• [What you have to do]
Pick out every line in the material below that contains the word "Menschen", and copy each one.

• [Given entries]
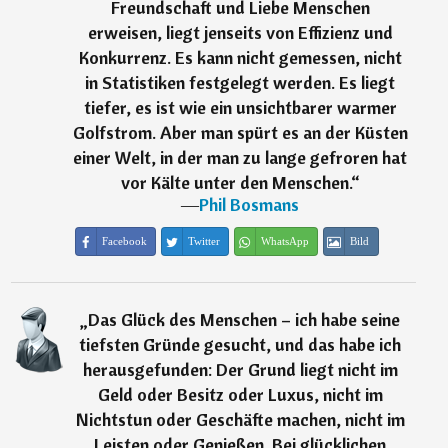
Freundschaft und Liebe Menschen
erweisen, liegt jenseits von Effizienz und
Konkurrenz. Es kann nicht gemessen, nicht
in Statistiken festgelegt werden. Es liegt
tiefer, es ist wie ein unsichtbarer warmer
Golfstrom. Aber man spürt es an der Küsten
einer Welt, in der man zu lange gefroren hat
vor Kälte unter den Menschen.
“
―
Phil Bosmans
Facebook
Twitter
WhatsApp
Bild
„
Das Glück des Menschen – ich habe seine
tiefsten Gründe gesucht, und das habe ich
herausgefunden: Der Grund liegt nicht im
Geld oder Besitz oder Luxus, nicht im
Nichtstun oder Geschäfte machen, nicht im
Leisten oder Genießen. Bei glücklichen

* * *

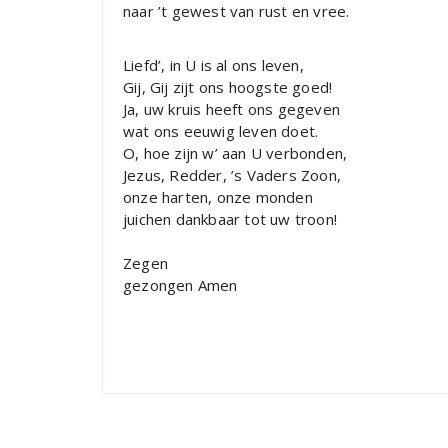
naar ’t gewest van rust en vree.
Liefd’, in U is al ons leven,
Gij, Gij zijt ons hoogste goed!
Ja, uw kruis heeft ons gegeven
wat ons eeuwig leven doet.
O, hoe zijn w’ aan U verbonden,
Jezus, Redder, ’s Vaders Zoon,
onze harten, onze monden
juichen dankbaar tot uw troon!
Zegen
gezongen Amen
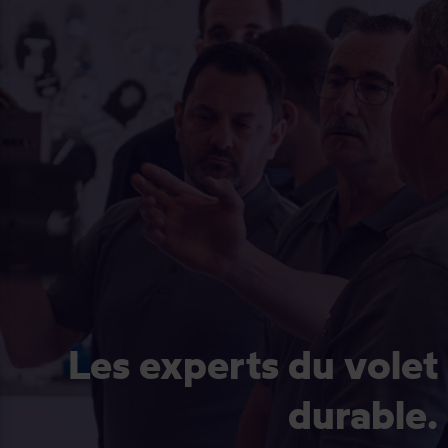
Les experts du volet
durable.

==

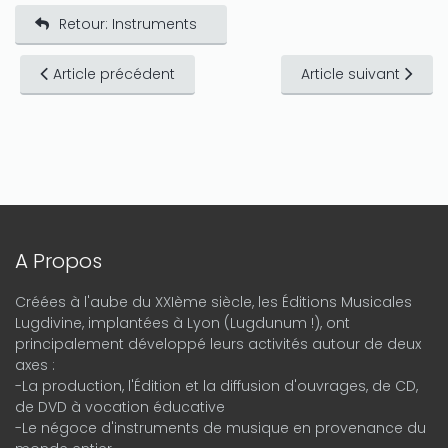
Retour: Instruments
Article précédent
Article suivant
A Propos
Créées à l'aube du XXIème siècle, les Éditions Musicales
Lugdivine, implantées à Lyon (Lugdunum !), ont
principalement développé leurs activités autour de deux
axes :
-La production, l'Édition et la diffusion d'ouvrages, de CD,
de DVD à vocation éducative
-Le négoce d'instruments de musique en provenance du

• [Task solution]
Freundschaft und Liebe Menschen
vor Kälte unter den Menschen.
Das Glück des Menschen – ich habe seine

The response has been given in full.